(Beginning of Given records)
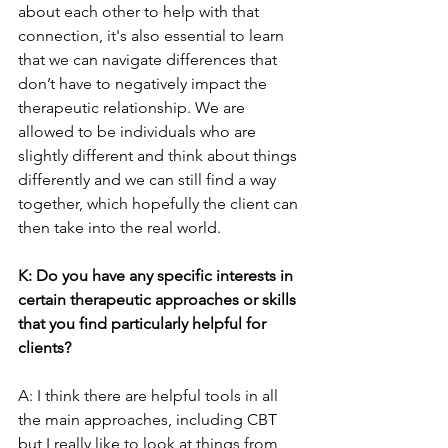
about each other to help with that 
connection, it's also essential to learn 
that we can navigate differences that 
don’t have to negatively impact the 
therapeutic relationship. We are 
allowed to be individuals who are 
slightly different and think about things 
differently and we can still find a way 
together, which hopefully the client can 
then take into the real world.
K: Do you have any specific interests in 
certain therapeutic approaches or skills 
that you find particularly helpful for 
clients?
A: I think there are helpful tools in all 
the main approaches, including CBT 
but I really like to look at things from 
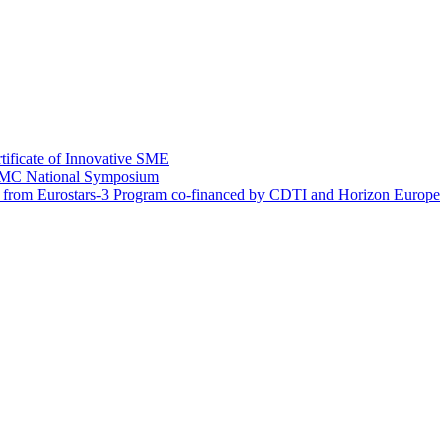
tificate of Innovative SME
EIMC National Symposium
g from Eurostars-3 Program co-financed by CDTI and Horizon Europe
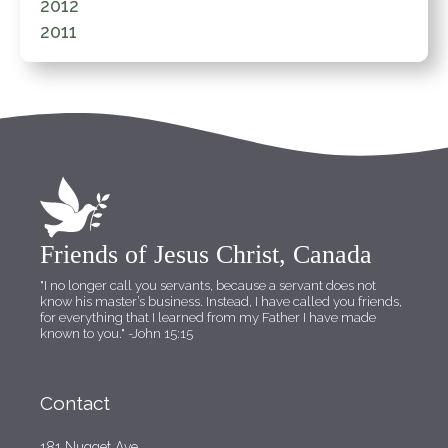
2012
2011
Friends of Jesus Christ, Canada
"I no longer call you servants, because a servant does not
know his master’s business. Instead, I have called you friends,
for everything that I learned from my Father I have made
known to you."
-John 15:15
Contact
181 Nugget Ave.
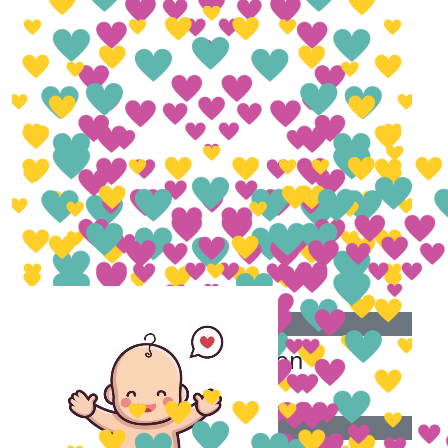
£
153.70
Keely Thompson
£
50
(End of Given records)
(Beginning of Given records)
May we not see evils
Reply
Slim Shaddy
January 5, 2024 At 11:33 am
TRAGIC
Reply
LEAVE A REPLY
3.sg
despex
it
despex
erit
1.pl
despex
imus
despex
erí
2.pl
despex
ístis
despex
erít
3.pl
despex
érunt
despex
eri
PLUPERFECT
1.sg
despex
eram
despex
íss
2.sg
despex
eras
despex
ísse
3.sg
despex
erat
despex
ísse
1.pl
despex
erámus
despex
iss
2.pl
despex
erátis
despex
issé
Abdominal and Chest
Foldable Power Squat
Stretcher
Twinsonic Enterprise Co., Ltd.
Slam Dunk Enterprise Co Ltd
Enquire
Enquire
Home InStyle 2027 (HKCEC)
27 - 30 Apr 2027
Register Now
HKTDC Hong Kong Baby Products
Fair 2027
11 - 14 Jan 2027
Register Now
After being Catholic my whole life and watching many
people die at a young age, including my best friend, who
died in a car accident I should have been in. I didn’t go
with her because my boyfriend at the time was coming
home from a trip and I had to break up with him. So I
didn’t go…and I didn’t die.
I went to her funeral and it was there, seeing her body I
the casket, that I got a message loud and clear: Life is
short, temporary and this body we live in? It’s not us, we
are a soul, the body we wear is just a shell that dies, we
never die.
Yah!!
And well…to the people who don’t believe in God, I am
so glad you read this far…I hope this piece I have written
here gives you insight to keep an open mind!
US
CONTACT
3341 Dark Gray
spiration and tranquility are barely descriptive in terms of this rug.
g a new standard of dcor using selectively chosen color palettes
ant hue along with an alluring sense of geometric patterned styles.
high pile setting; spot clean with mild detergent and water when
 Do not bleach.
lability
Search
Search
(End of Given records)
» **Description of the task**:
What is asked for is an exact copy of the lines above from the one containing "about each other to help with that" through the one containing "certain therapeutic approaches or skills", and only those.

» **Solution for this exercise**:
about each other to help with that 
connection, it's also essential to learn 
that we can navigate differences that 
don’t have to negatively impact the 
therapeutic relationship. We are 
allowed to be individuals who are 
slightly different and think about things 
differently and we can still find a way 
together, which hopefully the client can 
then take into the real world.
K: Do you have any specific interests in 
certain therapeutic approaches or skills 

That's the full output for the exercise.